PROBLEM TO SOLVE
Reproduce the lines below word for word, starting at the line containing "اثار خطاب الملك" and ending at the line containing "لاغي. فشكسبير يمثل", with both of those lines included.

Transcribed page contents

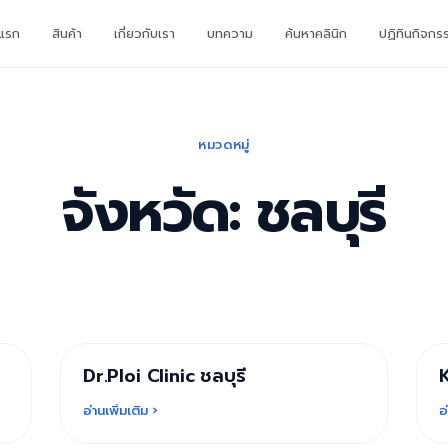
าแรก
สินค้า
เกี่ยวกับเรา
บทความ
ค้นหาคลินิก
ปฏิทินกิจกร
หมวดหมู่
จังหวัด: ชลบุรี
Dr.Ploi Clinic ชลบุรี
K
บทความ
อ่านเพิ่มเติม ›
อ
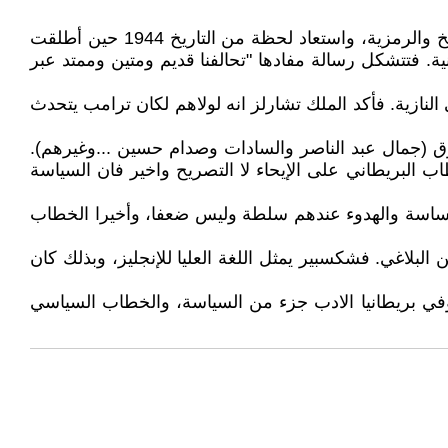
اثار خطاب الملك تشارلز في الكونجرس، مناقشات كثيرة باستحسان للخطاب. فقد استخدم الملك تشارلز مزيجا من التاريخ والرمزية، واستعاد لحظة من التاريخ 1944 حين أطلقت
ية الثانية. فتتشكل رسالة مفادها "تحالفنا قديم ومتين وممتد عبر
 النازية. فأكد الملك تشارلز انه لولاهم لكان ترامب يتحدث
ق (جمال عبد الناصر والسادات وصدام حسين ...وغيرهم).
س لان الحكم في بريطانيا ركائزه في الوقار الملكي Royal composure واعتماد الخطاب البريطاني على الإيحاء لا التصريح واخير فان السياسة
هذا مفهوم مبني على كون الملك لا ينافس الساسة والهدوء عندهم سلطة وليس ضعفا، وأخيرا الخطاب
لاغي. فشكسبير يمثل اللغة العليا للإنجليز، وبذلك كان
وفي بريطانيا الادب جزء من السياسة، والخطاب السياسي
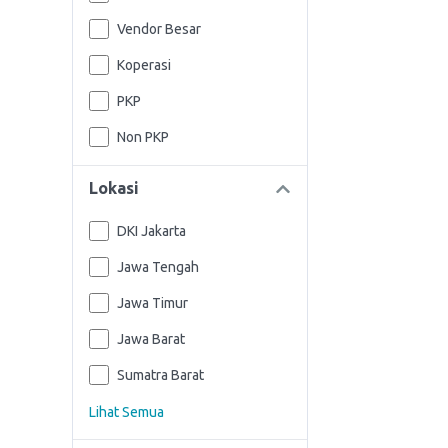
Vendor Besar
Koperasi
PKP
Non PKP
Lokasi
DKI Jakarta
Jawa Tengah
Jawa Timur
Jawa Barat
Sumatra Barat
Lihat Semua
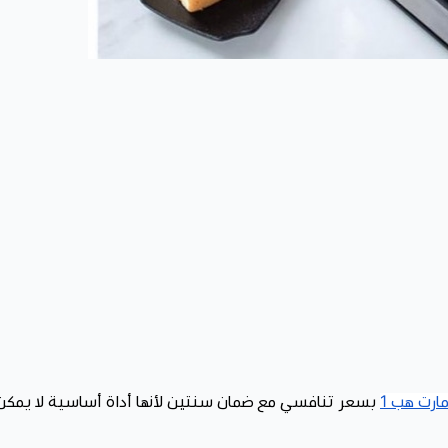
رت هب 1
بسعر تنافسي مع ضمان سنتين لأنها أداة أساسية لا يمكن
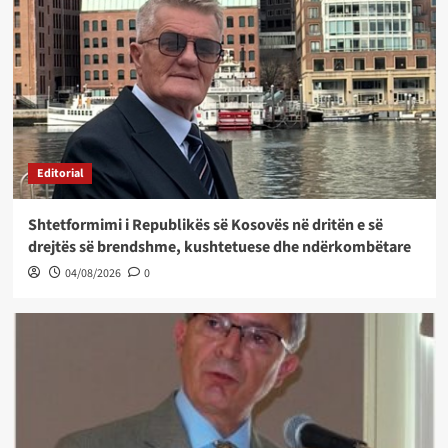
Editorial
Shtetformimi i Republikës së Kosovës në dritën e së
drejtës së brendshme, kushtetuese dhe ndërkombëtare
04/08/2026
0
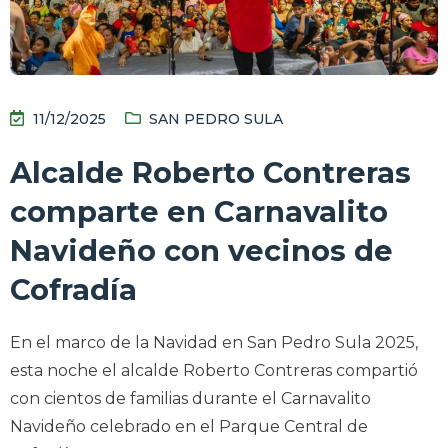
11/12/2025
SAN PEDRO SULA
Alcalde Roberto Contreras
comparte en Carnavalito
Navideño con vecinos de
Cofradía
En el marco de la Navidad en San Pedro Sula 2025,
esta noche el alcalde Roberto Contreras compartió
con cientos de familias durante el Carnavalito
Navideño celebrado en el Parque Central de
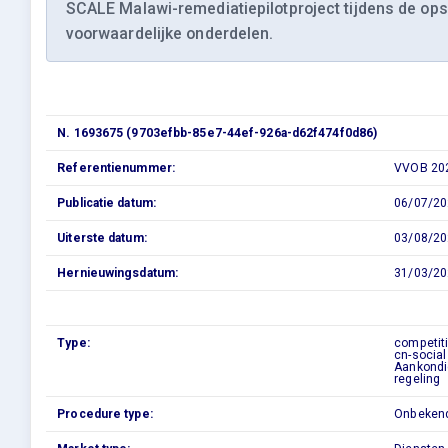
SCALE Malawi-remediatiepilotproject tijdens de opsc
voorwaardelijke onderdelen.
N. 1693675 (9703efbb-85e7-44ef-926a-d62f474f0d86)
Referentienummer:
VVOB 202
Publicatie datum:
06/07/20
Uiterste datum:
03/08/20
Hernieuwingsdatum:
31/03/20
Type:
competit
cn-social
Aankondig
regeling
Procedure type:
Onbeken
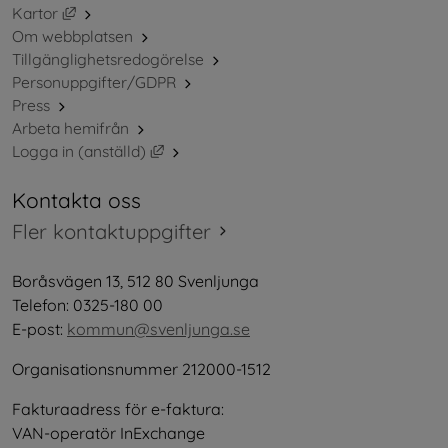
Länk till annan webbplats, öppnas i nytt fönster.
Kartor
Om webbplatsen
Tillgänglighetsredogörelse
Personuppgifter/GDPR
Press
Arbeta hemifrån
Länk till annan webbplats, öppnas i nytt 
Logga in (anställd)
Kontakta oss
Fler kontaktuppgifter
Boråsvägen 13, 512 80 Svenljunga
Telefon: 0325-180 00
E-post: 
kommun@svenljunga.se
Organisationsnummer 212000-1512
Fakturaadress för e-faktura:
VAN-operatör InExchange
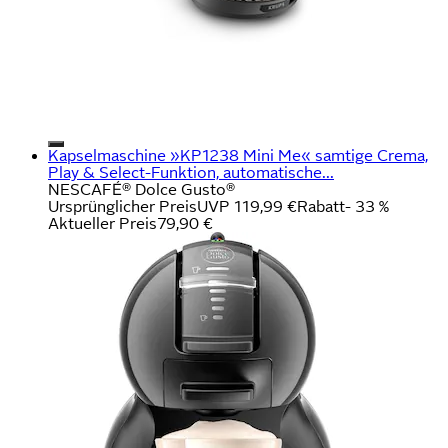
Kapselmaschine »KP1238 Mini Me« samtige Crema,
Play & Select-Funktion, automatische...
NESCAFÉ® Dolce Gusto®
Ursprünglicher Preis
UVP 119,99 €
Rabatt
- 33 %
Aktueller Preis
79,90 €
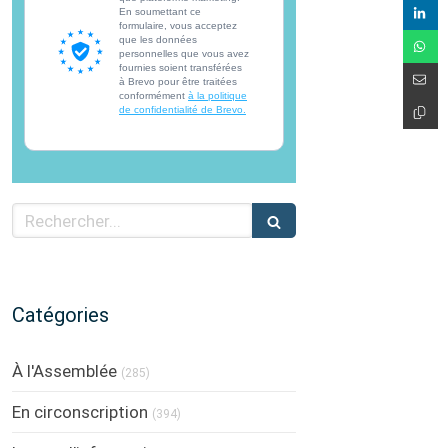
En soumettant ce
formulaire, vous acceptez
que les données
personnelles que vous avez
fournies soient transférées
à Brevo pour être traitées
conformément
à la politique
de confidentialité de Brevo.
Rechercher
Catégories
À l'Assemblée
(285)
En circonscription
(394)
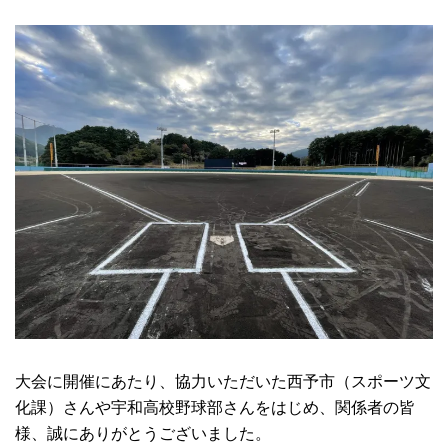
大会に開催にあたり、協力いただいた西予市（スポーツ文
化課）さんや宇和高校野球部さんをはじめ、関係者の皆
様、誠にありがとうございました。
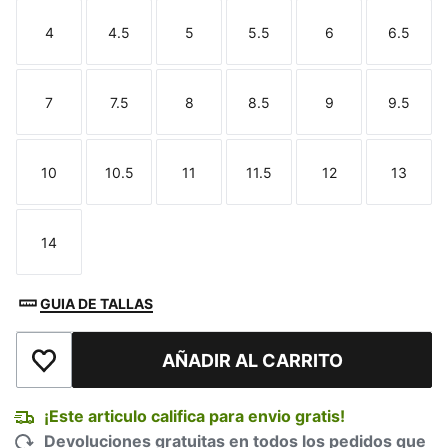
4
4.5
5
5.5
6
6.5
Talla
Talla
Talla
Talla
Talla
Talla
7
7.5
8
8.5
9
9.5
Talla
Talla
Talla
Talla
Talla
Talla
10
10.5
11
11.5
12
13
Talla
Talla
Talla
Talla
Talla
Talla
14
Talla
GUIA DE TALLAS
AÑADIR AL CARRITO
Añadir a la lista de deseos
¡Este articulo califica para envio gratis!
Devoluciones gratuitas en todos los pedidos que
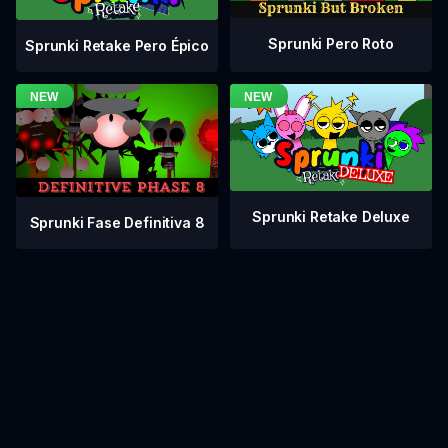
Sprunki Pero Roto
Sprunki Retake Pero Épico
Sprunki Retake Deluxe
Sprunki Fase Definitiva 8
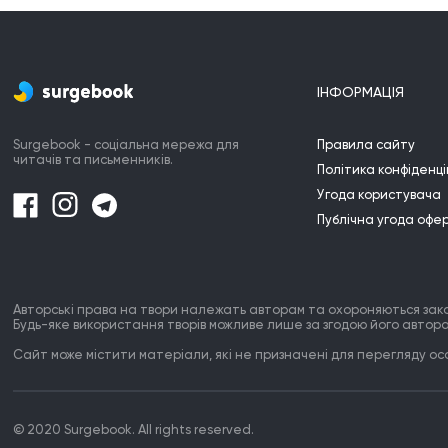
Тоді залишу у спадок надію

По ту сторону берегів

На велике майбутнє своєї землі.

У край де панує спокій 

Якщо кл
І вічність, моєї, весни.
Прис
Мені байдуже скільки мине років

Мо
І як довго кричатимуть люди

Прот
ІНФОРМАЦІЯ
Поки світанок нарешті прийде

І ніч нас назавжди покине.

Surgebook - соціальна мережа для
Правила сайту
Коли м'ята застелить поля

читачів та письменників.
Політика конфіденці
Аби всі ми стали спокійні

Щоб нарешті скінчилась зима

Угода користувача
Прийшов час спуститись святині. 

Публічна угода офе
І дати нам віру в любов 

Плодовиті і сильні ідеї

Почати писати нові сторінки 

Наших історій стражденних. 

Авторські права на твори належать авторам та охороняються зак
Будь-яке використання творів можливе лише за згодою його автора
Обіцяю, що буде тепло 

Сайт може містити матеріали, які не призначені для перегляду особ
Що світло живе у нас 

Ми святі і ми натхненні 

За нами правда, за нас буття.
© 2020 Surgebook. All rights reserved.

RESULT FOR THIS EXERCISE
اثار خطاب الملك تشارلز في الكونجرس، مناقشات كثيرة باستحسان للخطاب. فقد استخدم الملك تشارلز مزيجا من التاريخ والرمزية، واستعاد لحظة من التاريخ 1944 حين أطلقت
ية الثانية. فتتشكل رسالة مفادها "تحالفنا قديم ومتين وممتد عبر
 النازية. فأكد الملك تشارلز انه لولاهم لكان ترامب يتحدث
ق (جمال عبد الناصر والسادات وصدام حسين ...وغيرهم).
س لان الحكم في بريطانيا ركائزه في الوقار الملكي Royal composure واعتماد الخطاب البريطاني على الإيحاء لا التصريح واخير فان السياسة
هذا مفهوم مبني على كون الملك لا ينافس الساسة والهدوء عندهم سلطة وليس ضعفا، وأخيرا الخطاب
لاغي. فشكسبير يمثل اللغة العليا للإنجليز، وبذلك كان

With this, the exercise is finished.